Ella se tapó la boca espantada al
fijarse en las oscuras manchas que se transparentaban, continuando por debajo
de la camisa, sobre el pecho de su hermano.
-Yo me quedé contigo, y José fue con mi
padre.
-¿Cómo no desconfiasteis de él con lo que
había hecho? ¡Vosotros no sabíais nada!
-Salar y Garduña murió en el duelo-
le aclaró Eduardo-. José le entregó el arma sin cargar.
-Aunque a mí no me hiciera ninguna
gracia. Yo quería un duelo justo. Quería sentirme liberado de esa carga.
-No merece la pena que te preocupes
por él- se volvió Eduardo hacia su padre-. Olvídalo y pasa página Espinoza. No
le debes nada.
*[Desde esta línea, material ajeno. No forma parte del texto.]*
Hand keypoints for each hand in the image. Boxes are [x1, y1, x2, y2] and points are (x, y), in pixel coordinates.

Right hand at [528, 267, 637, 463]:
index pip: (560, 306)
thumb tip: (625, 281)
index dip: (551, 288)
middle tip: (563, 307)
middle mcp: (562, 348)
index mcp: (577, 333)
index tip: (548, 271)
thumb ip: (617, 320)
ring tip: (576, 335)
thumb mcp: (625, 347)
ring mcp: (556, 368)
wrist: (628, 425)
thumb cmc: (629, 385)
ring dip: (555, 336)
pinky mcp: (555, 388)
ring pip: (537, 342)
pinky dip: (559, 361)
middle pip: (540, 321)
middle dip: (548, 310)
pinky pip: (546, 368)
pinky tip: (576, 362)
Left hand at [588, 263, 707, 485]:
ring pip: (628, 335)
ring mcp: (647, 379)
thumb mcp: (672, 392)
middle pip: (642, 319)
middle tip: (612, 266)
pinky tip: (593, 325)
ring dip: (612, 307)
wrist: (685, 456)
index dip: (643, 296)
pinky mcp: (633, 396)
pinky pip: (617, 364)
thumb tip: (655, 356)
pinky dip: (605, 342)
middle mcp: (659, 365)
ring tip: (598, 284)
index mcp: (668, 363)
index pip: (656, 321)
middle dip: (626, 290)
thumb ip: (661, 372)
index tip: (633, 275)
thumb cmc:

Ya no hay deudas pendientes.
Es
inexplicable como nuestra conciencia nos impone penitencias. Metas basadas en
los recuerdos, en el dolor, en los remordimientos. Nos ata con estereotipos y
prejuicios que lo son todo, porque sin ellos, nada tendría sentido. Y cuando
uno se libera de todo eso, del odio y de la ansiedad por conseguir aquello que
se propone el ser humano como motivo de su existencia, nos quedamos vacíos,
libres para entender el mundo con otros ojos. Para no mirar más al pasado,
hacer borrón y cuenta nueva.
Espinoza
volvió el rostro al sol poniente. Tenían razón. Ahora no tenía ninguna deuda
pendiente.
Una
nueva noche se acercaba, que daría paso a un nuevo día. Un nuevo día en el
Caribe. En su América, la tierra de los soñadores.
-Echaré
de menos a España. Siempre la echaré de menos. Pero creo que me acordaré
bastante poco de ella.
Porque
lo que no sabía Salar y Garduña, lo que solo conocieron Espinoza y su india,
era que la mayor parte del gran tesoro que no pudieron cargar en su pequeña
Carmen, les aguardaba en Santo Domingo, esperando a su descubridor.